At First Light(Dr. Evan Wilding #1)(107)
“Wait!” he cried.
She hesitated.
“I have a proposition,” he said.
The blade seemed to hang of its own accord in the air, heavy and sharp, rich with the promise of death. Then Osborn lowered it so that the tip came to rest between the sleeping forms of the children.
“A contest,” he said.
She laughed. “What kind of contest do you have in mind? War hammers? Crossbows? Battle-axes?” Her laugh grew louder. “Perhaps two-handed broadswords?”
“Riddles,” he answered.
She tipped her head. “What?”
“Riddles. A contest as old as the Sphinx and beloved by the ancient Greeks as well as the Vikings. A contest that any scop worth her words would agree to.”
Her forehead creased as she considered this.
Evan said, “You asked Talfour a riddle before you killed him. In the moonlight, you said, Prick me this. The start of a riddle. I imagine you did the same with Desser.”
“Riddles they failed to answer.”
“But they had that chance. These children deserve the same.”
“Then riddle me this, dwarf. How does a sleeping child answer a riddle?”
“Through a proxy. I claim their riddles.”
She narrowed her eyes at him through the camera lens. “What would be the conditions of this contest? If I agree. If I agree.”
“My conditions are these.” He said the words loftily, as though he held all the cards.
She scrutinized him, her gaze thin and sharp.
He continued. “One riddle for each child—”
“Three,” she answered. “Three riddles for each child.”
He nodded his agreement. “Three riddles. You ask the riddle, and if I answer all three correctly, that child goes free. It is an honorable way of settling disputes. And it will amuse the gods. And the Others.”
An uncanny intelligence shone in her eyes. Intelligence and madness entwined, like the sacred bound up with violence.
She said, “If I win, then I take all three of you. If you win, then I take only your life.”
Fate goes ever as it must, Beowulf had said, acknowledging that he was destined to die under the claws of the dragon. But he was also asserting that, while he lived, he would do whatever he could to protect his countrymen.

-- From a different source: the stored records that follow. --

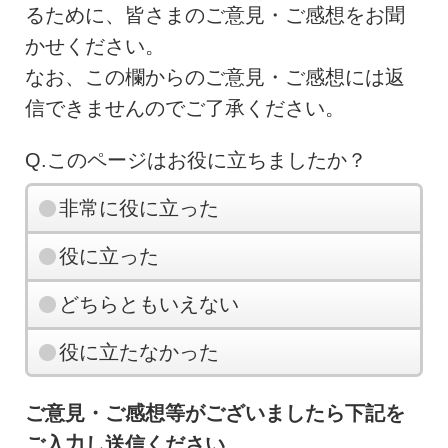
るために、皆さまのご意見・ご感想をお聞
かせください。
なお、この欄からのご意見・ご感想には返
信できませんのでご了承ください。
Q.このページはお役に立ちましたか？
非常に役に立った
役に立った
どちらともいえない
役に立たなかった
ご意見・ご感想等がございましたら下記を
ご入力し送信ください。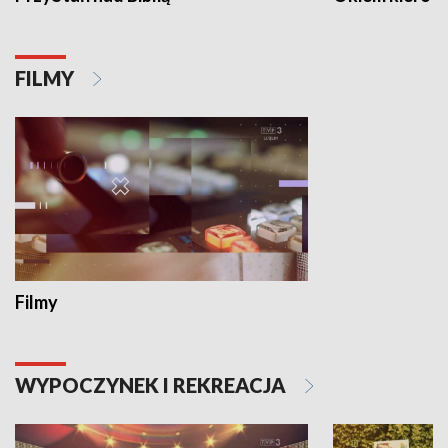
FILMY
Filmy
WYPOCZYNEK I REKREACJA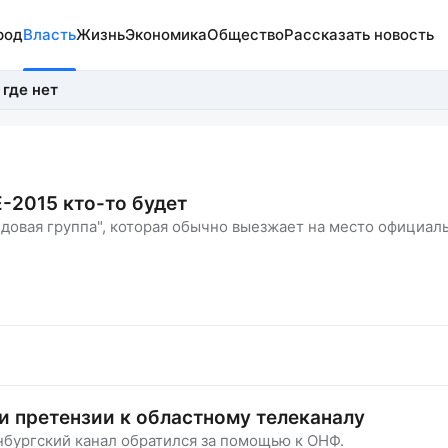
род
Власть
Жизнь
Экономика
Общество
Рассказать новость
 где нет
-2015 кто-то будет
едовая группа", которая обычно выезжает на место официал
и претензии к областному телеканалу
нбургский канал обратился за помощью к ОНФ.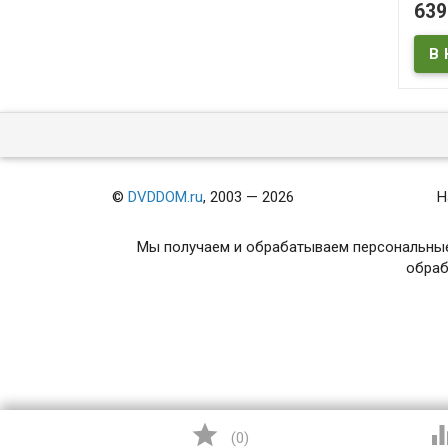
муд
63
сери
В
©
DVDDOM.ru
, 2003 — 2026
Н
Мы получаем и обрабатываем персональные
обраб

(
0
)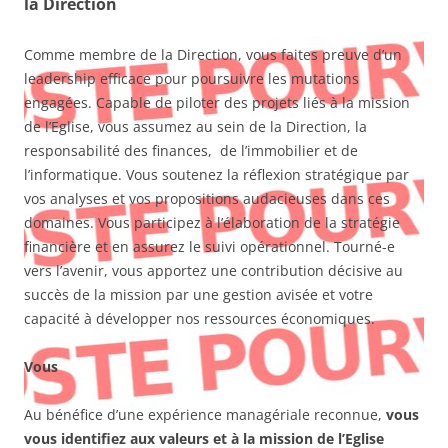
la Direction
Comme membre de la Direction, vous faites preuve d’un
leadership efficace pour poursuivre les mutations
engagées. Capable de piloter des projets liés à la mission
de l’Eglise, vous assumez au sein de la Direction, la
responsabilité des finances, de l’immobilier et de
l’informatique. Vous soutenez la réflexion stratégique par
vos analyses et vos propositions audacieuses dans ces
domaines. Vous participez à l’élaboration de la stratégie
financière et en assurez le suivi opérationnel. Tourné-e
vers l’avenir, vous apportez une contribution décisive au
succès de la mission par une gestion avisée et votre
capacité à développer nos ressources économiques.
Vous
Au bénéfice d’une expérience managériale reconnue,
vous
vous identifiez aux valeurs et à la mission de l’Eglise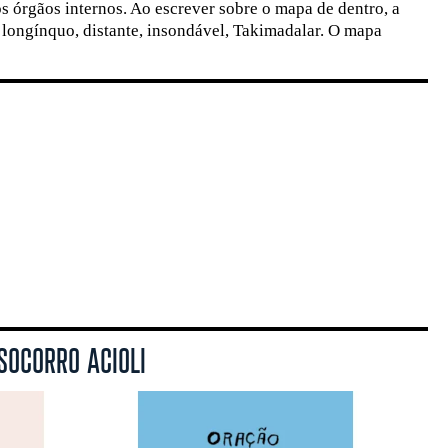
s órgãos internos. Ao escrever sobre o mapa de dentro, a
 longínquo, distante, insondável, Takimadalar. O mapa
SOCORRO ACIOLI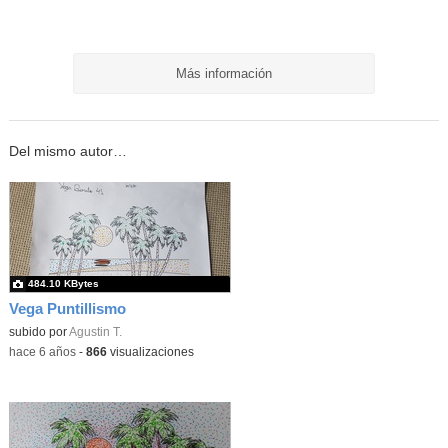
Más información
Del mismo autor…
484.10 KBytes
Vega Puntillismo
subido por
Agustin T.
-
hace 6 años
-
866
visualizaciones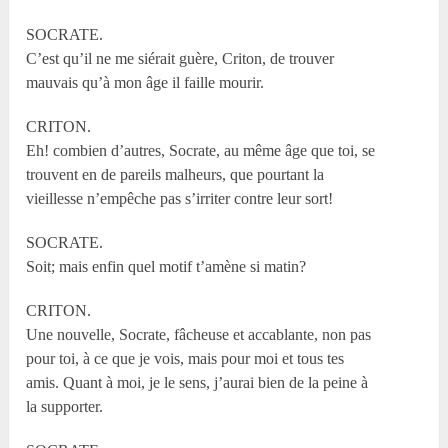
SOCRATE.
C’est qu’il ne me siérait guère, Criton, de trouver
mauvais qu’à mon âge il faille mourir.
CRITON.
Eh! combien d’autres, Socrate, au même âge que toi, se
trouvent en de pareils malheurs, que pourtant la
vieillesse n’empêche pas s’irriter contre leur sort!
SOCRATE.
Soit; mais enfin quel motif t’amène si matin?
CRITON.
Une nouvelle, Socrate, fâcheuse et accablante, non pas
pour toi, à ce que je vois, mais pour moi et tous tes
amis. Quant à moi, je le sens, j’aurai bien de la peine à
la supporter.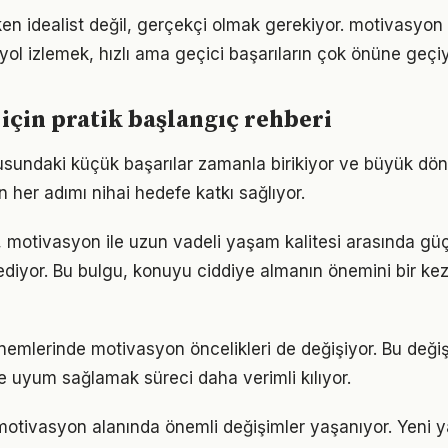
en idealist değil, gerçekçi olmak gerekiyor. motivasyon
r yol izlemek, hızlı ama geçici başarıların çok önüne geçiy
için pratik başlangıç rehberi
sundaki küçük başarılar zamanla birikiyor ve büyük dö
in her adımı nihai hedefe katkı sağlıyor.
 motivasyon ile uzun vadeli yaşam kalitesi arasında güçlü
ediyor. Bu bulgu, konuyu ciddiye almanın önemini bir ke
önemlerinde motivasyon öncelikleri de değişiyor. Bu deği
 uyum sağlamak süreci daha verimli kılıyor.
 motivasyon alanında önemli değişimler yaşanıyor. Yeni y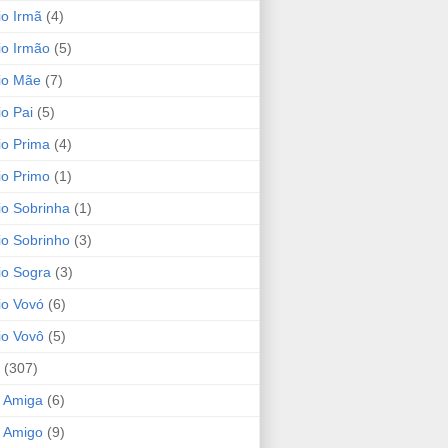
io Irmã
(4)
io Irmão
(5)
io Mãe
(7)
io Pai
(5)
io Prima
(4)
io Primo
(1)
io Sobrinha
(1)
io Sobrinho
(3)
io Sogra
(3)
io Vovó
(6)
io Vovô
(5)
(307)
 Amiga
(6)
 Amigo
(9)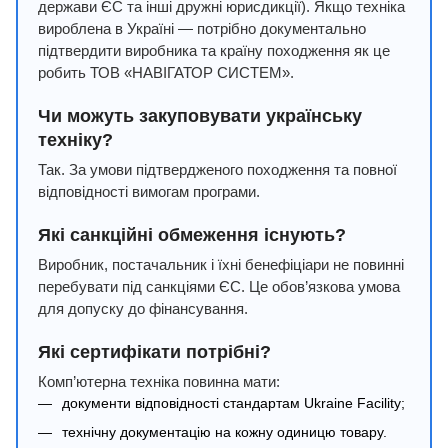
держави ЄС та інші дружні юрисдикції). Якщо техніка
вироблена в Україні — потрібно документально
підтвердити виробника та країну походження як це
робить ТОВ «НАВІГАТОР СИСТЕМ».
Чи можуть закуповувати українську
техніку?
Так. За умови підтвердженого походження та повної
відповідності вимогам програми.
Які санкційні обмеження існують?
Виробник, постачальник і їхні бенефіціари не повинні
перебувати під санкціями ЄС. Це обов’язкова умова
для допуску до фінансування.
Які сертифікати потрібні?
Комп’ютерна техніка повинна мати:
документи відповідності стандартам Ukraine Facility;
технічну документацію на кожну одиницю товару.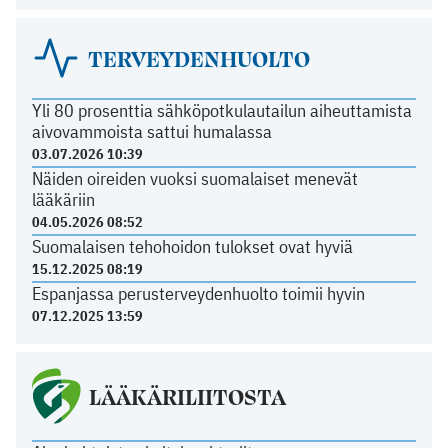
TERVEYDENHUOLTO
Yli 80 prosenttia sähköpotkulautailun aiheuttamista
aivovammoista sattui humalassa
03.07.2026 10:39
Näiden oireiden vuoksi suomalaiset menevät
lääkäriin
04.05.2026 08:52
Suomalaisen tehohoidon tulokset ovat hyviä
15.12.2025 08:19
Espanjassa perusterveydenhuolto toimii hyvin
07.12.2025 13:59
LÄÄKÄRILIITOSTA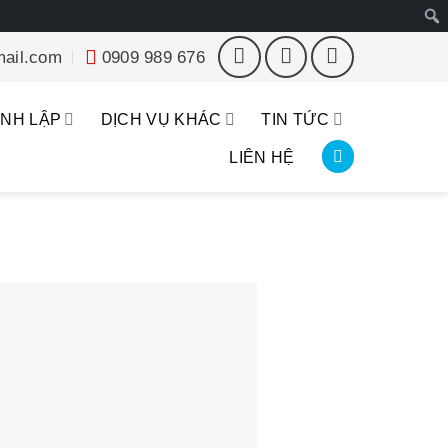
Tìm
ail.com
0909 989 676
kiếm
ÀNH LẬP
DỊCH VỤ KHÁC
TIN TỨC
LIÊN HỆ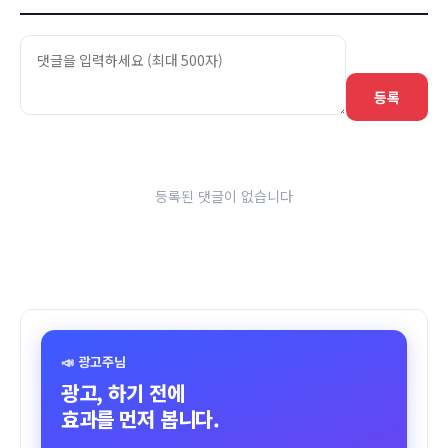
등록
등록된 댓글이 없습니다
📣 광고주님
광고, 하기 전에
효과를 먼저 봅니다.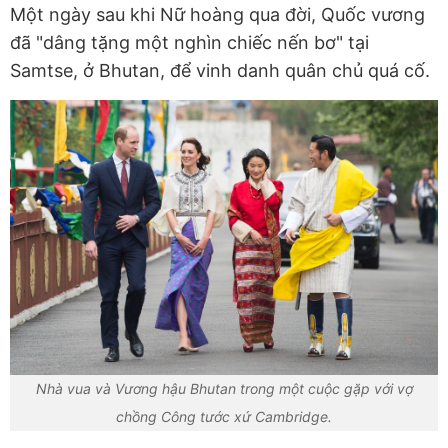
Một ngày sau khi Nữ hoàng qua đời, Quốc vương
đã "dâng tặng một nghìn chiếc nến bơ" tại
Samtse, ở Bhutan, để vinh danh quân chủ quá cố.
Nhà vua và Vương hậu Bhutan trong một cuộc gặp với vợ
chồng Công tước xứ Cambridge.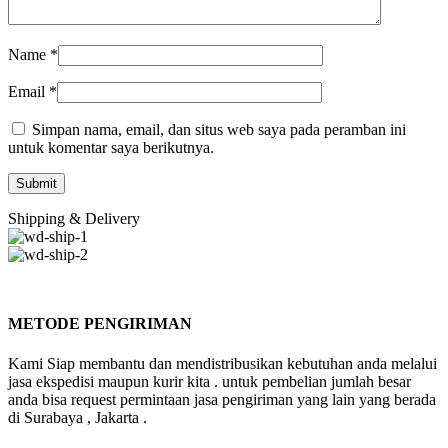
Name
*
Email
*
Simpan nama, email, dan situs web saya pada peramban ini
untuk komentar saya berikutnya.
Shipping & Delivery
METODE PENGIRIMAN
Kami Siap membantu dan mendistribusikan kebutuhan anda melalui
jasa ekspedisi maupun kurir kita . untuk pembelian jumlah besar
anda bisa request permintaan jasa pengiriman yang lain yang berada
di Surabaya , Jakarta .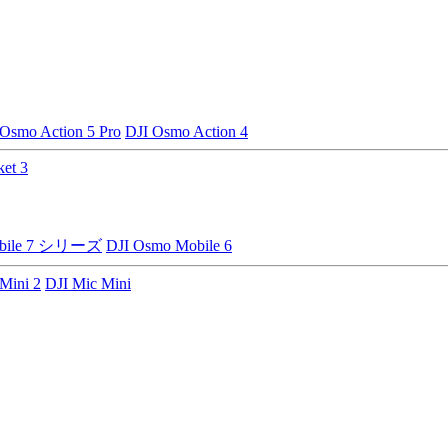
 Osmo Action 5 Pro
DJI Osmo Action 4
et 3
obile 7 シリーズ
DJI Osmo Mobile 6
Mini 2
DJI Mic Mini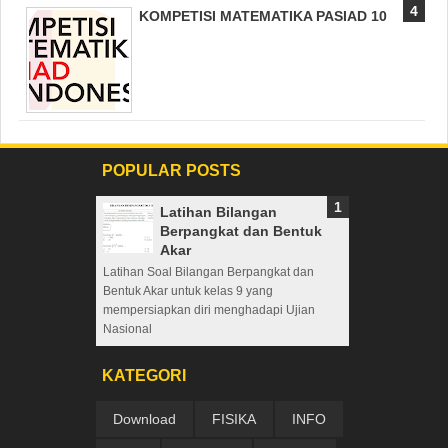
KOMPETISI MATEMATIKA PASIAD 10
POPULAR POSTS
Latihan Bilangan
Berpangkat dan Bentuk
Akar
Latihan Soal Bilangan Berpangkat dan
Bentuk Akar untuk kelas 9 yang
mempersiapkan diri menghadapi Ujian
Nasional
KATEGORI
Download
FISIKA
INFO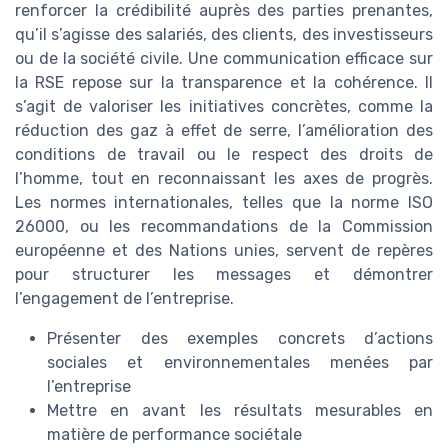
renforcer la crédibilité auprès des parties prenantes,
qu’il s’agisse des salariés, des clients, des investisseurs
ou de la société civile. Une communication efficace sur
la RSE repose sur la transparence et la cohérence. Il
s’agit de valoriser les initiatives concrètes, comme la
réduction des gaz à effet de serre, l’amélioration des
conditions de travail ou le respect des droits de
l’homme, tout en reconnaissant les axes de progrès.
Les normes internationales, telles que la norme ISO
26000, ou les recommandations de la Commission
européenne et des Nations unies, servent de repères
pour structurer les messages et démontrer
l’engagement de l’entreprise.
Présenter des exemples concrets d’actions
sociales et environnementales menées par
l’entreprise
Mettre en avant les résultats mesurables en
matière de performance sociétale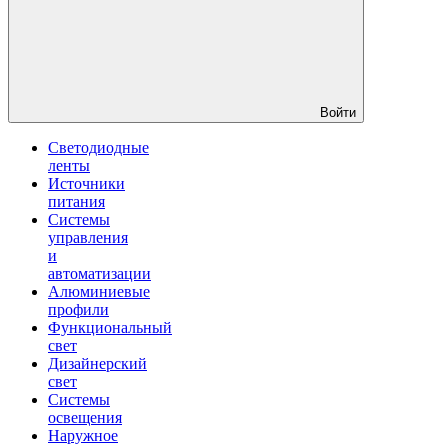
Войти
Светодиодные
ленты
Источники
питания
Системы
управления
и
автоматизации
Алюминиевые
профили
Функциональный
свет
Дизайнерский
свет
Системы
освещения
Наружное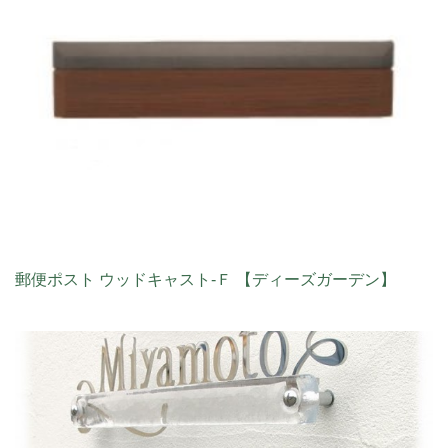
郵便ポスト ウッドキャスト‐Ｆ 【ディーズガーデン】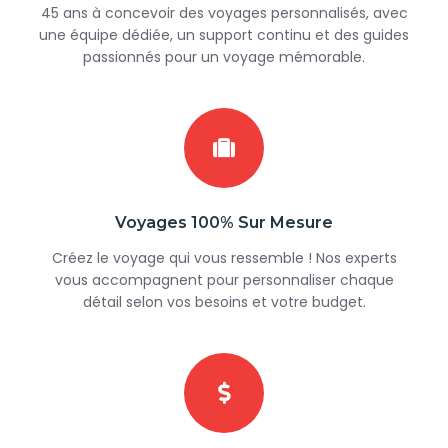
45 ans à concevoir des voyages personnalisés, avec
une équipe dédiée, un support continu et des guides
passionnés pour un voyage mémorable.
Voyages 100% Sur Mesure
Créez le voyage qui vous ressemble ! Nos experts
vous accompagnent pour personnaliser chaque
détail selon vos besoins et votre budget.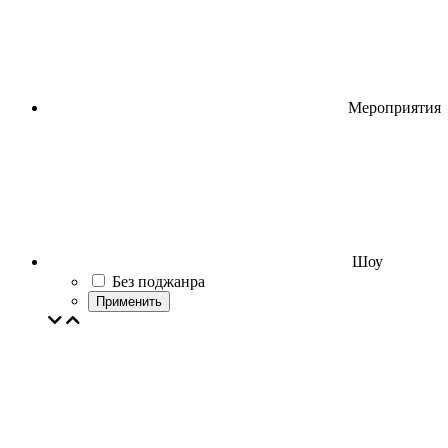
Мероприятия
Шоу
Без поджанра
Применить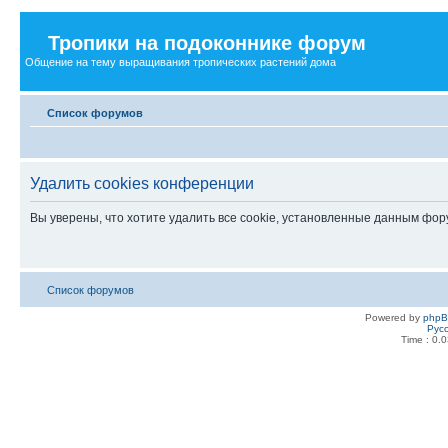
Тропики на подоконнике форум
Общение на тему выращивания тропических растений дома
Список форумов
Удалить cookies конференции
Вы уверены, что хотите удалить все cookie, установленные данным фо
Список форумов
Powered by
php
Рус
Time : 0.0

“As you wish,” he said. He was shivering hard enough now from the cold that his teeth chattered.
“And,” she went on, “for each wrong answer, I will take something from the child. They won’t die so peaceably.”
He reeled. What had he done? He reminded himself of his favorite quote from Cicero: While there’s life, there’s hope.
“I agree,” he said. “But . . .”
She cocked her head.
“But,” he continued, “you must come outside, come here to these woods, and face me. I know you’re close. Just by the lagoon. Come here and let us meet face-to-face, as honorable opponents. It will please the Others.”
And if the gods saw fit, maybe someone would come along. Someone out and about even in the weather and even though the park had been closed for hours.
Maybe they would see and call for help.
“Do not!” Osborn cried. She picked up the sword and slammed the tip against the ground. Sparks flew from the cement. Tommy stirred in his sleep. “Do not tell me what will or will not please the Others. You do not know them. You have not sacrificed man and bird to them.”
Somewhere in the near distance, there came a sound. A harsh breath, as if someone labored through the snow. Hope rose in him like a leap of light. But he did not dare speak or turn his head.
Instead, he lowered his gaze humbly. “You are right. I apologize. But it does seem fitting that you emerge from your lair just as Grendel’s mother emerged from hers to avenge her son’s death. Those were the rules she played by.”
Her face contorted with silent grief, and he knew he had her there. He didn’t yet know what final blow had sent her on this path. But he knew at least two secrets to her pain. Her mother’s death. And her child’s—Rhinehart’s grandson. No wonder Rhinehart had tried so hard to distract them from the truth. He must have been terrified the killer might be his own daughter.
She said, “I agree to your terms. It is only right that we meet in the woods, face-to-face. When we’ve finished, whichever of us wins, I will begin your preparation for meeting the Others. I hope you are strong, Dr. Wilding. Your journey toward death will feel like an eternity.”
The camera went black.
CHAPTER 36
Addie and Patrick stood in the office of the U of C campus police while Diana paced the hallway outside. The ax-wielding postdoc had joined up in the hunt for Evan after confirming to the police that the professor was not at home.
She had a murderous glint in her eye.
It was an anger Addie shared. Both at the killer and at Evan. She was ready to borrow Diana’s ax and start smashing things.
She’d start with the man standing in front of her.
“Go on,” Addie said to the officer. Frank Martin.
“Like I explained on the phone,” Martin said. “I met him upstairs in the coffee shop. I was going to give him a lift to his car. Him and the kid. But the Chicago PD officer came and offered to escort the two of them. It seemed like they knew each other.”